**Records for this task**
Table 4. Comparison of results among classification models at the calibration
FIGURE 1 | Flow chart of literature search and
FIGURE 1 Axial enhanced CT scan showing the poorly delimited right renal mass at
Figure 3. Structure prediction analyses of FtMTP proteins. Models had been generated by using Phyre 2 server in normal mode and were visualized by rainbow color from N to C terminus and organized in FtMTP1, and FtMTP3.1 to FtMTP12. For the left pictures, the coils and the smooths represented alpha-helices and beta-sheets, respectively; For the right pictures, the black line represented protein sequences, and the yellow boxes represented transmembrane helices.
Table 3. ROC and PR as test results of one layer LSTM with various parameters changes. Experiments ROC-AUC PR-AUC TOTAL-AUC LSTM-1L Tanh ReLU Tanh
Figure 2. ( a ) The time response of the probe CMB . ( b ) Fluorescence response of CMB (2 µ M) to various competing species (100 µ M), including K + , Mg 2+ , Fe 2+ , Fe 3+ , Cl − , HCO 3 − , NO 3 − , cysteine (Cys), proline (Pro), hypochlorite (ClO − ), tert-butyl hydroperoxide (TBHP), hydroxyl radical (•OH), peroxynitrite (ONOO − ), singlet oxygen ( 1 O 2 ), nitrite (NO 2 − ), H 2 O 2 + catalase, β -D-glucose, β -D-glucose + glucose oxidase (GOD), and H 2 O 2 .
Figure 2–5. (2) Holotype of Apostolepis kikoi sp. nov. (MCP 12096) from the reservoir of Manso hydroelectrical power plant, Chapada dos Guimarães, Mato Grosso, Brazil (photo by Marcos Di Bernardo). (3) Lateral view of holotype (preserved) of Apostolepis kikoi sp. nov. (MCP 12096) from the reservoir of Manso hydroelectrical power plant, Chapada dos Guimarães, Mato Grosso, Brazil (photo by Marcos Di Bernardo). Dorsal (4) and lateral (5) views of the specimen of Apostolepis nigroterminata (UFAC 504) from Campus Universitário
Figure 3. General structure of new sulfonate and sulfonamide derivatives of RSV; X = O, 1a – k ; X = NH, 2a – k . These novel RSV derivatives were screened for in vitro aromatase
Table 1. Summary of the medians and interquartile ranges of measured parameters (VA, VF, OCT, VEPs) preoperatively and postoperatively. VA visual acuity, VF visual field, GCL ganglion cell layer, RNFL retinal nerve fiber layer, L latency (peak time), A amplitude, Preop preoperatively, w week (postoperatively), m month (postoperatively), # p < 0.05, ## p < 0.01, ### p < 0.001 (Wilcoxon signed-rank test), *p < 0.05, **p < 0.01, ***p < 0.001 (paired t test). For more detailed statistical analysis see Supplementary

**Task item**
Output the whole of the material above, exactly.

**Task response**
Table 4. Comparison of results among classification models at the calibration
FIGURE 1 | Flow chart of literature search and
FIGURE 1 Axial enhanced CT scan showing the poorly delimited right renal mass at
Figure 3. Structure prediction analyses of FtMTP proteins. Models had been generated by using Phyre 2 server in normal mode and were visualized by rainbow color from N to C terminus and organized in FtMTP1, and FtMTP3.1 to FtMTP12. For the left pictures, the coils and the smooths represented alpha-helices and beta-sheets, respectively; For the right pictures, the black line represented protein sequences, and the yellow boxes represented transmembrane helices.
Table 3. ROC and PR as test results of one layer LSTM with various parameters changes. Experiments ROC-AUC PR-AUC TOTAL-AUC LSTM-1L Tanh ReLU Tanh
Figure 2. ( a ) The time response of the probe CMB . ( b ) Fluorescence response of CMB (2 µ M) to various competing species (100 µ M), including K + , Mg 2+ , Fe 2+ , Fe 3+ , Cl − , HCO 3 − , NO 3 − , cysteine (Cys), proline (Pro), hypochlorite (ClO − ), tert-butyl hydroperoxide (TBHP), hydroxyl radical (•OH), peroxynitrite (ONOO − ), singlet oxygen ( 1 O 2 ), nitrite (NO 2 − ), H 2 O 2 + catalase, β -D-glucose, β -D-glucose + glucose oxidase (GOD), and H 2 O 2 .
Figure 2–5. (2) Holotype of Apostolepis kikoi sp. nov. (MCP 12096) from the reservoir of Manso hydroelectrical power plant, Chapada dos Guimarães, Mato Grosso, Brazil (photo by Marcos Di Bernardo). (3) Lateral view of holotype (preserved) of Apostolepis kikoi sp. nov. (MCP 12096) from the reservoir of Manso hydroelectrical power plant, Chapada dos Guimarães, Mato Grosso, Brazil (photo by Marcos Di Bernardo). Dorsal (4) and lateral (5) views of the specimen of Apostolepis nigroterminata (UFAC 504) from Campus Universitário
Figure 3. General structure of new sulfonate and sulfonamide derivatives of RSV; X = O, 1a – k ; X = NH, 2a – k . These novel RSV derivatives were screened for in vitro aromatase
Table 1. Summary of the medians and interquartile ranges of measured parameters (VA, VF, OCT, VEPs) preoperatively and postoperatively. VA visual acuity, VF visual field, GCL ganglion cell layer, RNFL retinal nerve fiber layer, L latency (peak time), A amplitude, Preop preoperatively, w week (postoperatively), m month (postoperatively), # p < 0.05, ## p < 0.01, ### p < 0.001 (Wilcoxon signed-rank test), *p < 0.05, **p < 0.01, ***p < 0.001 (paired t test). For more detailed statistical analysis see Supplementary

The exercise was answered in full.